Experts say a new law on expropriation is unfair to citizens of the Federation of Bosnia and Herzegovina (FBiH) and could open the government budget to big losses from lawsuits.
The law which the FBiH Parliament’s House of Representatives passed last month allows the owners of illegally built buildings along Corridor 5C and the highways of Tuzla-Brčko-Orašje and Tuzla-Žepče, to seek remuneration if their buildings are knocked down.
The remuneration is to be paid respective to the cost of construction. Other citizens of FBiH would not be able to claim that right. The remuneration is to go only for buildings put up illegally prior to Dec. 31, 2010. The owners of business facilities cannot count on it.

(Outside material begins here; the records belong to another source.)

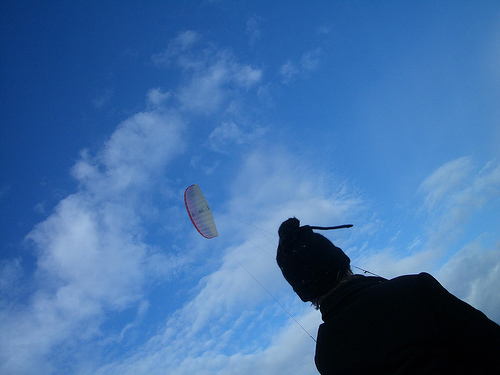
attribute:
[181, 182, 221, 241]
parasail — is large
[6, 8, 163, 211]
sky — blue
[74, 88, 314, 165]
sky — blue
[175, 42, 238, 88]
cloud — white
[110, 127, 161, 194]
cloud — white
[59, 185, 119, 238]
cloud — white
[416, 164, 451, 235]
cloud — white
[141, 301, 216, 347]
cloud — white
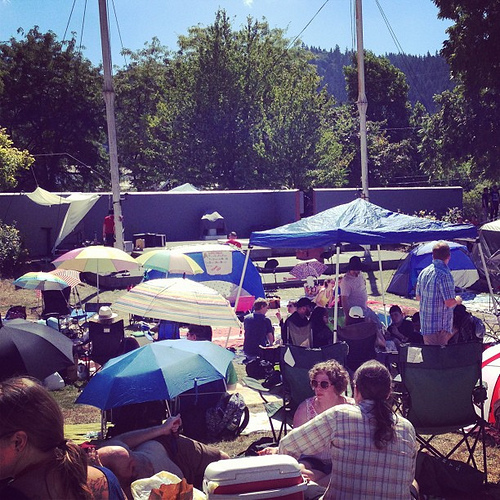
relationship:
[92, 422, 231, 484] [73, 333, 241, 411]
person holding umbrella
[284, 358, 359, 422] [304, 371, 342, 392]
woman wearing sunglasses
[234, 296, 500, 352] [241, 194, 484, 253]
people sitting under canopy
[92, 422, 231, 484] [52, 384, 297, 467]
person in grass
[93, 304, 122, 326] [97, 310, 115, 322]
hat has a stripe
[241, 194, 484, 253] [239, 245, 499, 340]
canopy has poles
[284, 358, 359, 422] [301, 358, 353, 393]
woman has hair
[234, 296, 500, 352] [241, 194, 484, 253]
people are under canopy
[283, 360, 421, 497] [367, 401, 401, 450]
man has ponytail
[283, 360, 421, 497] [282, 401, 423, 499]
man wearing a shirt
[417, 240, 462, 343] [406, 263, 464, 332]
man wearing a shirt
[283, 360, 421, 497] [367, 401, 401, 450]
man has a ponytail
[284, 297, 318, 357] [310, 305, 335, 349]
person next to person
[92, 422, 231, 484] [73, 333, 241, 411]
person holding an umbrella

The law also said that this right will be granted to home owners who have reported the address along one of these routes as their official residence.

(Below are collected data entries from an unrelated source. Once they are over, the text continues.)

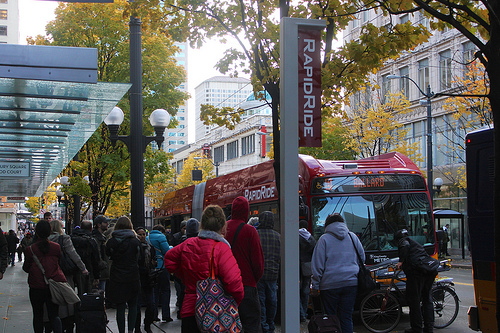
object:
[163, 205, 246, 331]
woman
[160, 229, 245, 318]
jacket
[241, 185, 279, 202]
rapid ride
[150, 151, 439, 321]
bus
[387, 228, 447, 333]
person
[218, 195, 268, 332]
person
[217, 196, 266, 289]
hoodie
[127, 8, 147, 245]
light pole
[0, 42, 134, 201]
roof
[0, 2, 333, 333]
bus stop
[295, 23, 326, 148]
flag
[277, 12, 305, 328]
pole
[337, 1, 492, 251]
buildings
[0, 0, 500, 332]
background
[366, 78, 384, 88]
leaves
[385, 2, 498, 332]
trees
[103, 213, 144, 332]
people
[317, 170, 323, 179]
lights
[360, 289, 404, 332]
wheel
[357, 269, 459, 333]
bicycle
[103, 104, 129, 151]
street light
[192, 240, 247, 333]
purse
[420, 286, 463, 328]
wheel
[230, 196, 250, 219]
hood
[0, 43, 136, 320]
stand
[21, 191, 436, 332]
crowd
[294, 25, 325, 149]
sign board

The FBiH government’s rationale is that many refugees and displaced persons have built buildings along this line during and after the war. The government also reiterated how there was no efficient response from the authorities at the time which is why they made an exception and decided to remunerate those persons.
Goran Brkić, the deputy director of the Federal Administration for Geodetic and Real Property Affairs, who took part in developing the technical side of the law told the Center for Investigative Reporting in Sarajevo (CIN), that the government tried addressing this problem so that it could proceed with the highway construction.

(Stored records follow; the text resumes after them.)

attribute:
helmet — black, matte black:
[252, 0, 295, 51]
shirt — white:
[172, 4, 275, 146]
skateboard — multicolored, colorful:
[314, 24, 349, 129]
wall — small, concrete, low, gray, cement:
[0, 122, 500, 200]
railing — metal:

However, he said that the resulting law has been criticized because owners of other illegally built buildings across the FBiH can complain that they have been discriminated against.
Director of the Public Corporation of FBiH Highways Ensad Karić, proposed payment in order to speed up construction. The corporation has taken out loans from the European Bank for Reconstruction and Development and for the European Investment Bank totaling € 255 million. Karić said that at the time of signing the loan contracts, the government pledged to pay remuneration to home owners whose houses were slated for demolition, even though no law allowed for the remuneration at the time.
“We lost four years because everyone said that it could not be done,” said Karić. He added that he was shocked when he realized that loan proceeds have gone unused since 2008. However, experts do not support this way of solving problems. Adil Lozo, a lawyer specializing in property law and a Member of FBiH Parliament, voted against the ideal.
He said every citizen who sued could win and the state budget would suffer if the law gets off the ground. Besim Mehmedić, a member of the Sarajevo Cantonal Assembly and the former FBiH Minister of Traffic and Communication, told CIN that the law was counter-productive because it helped one group of citizens, not the whole population.
The current Minister Enver Bijedić was not available for comment.
The law awaits signature by the FBiH Parliament speaker Denis Zvizdić and publication in the Official Gazette to be entered into force.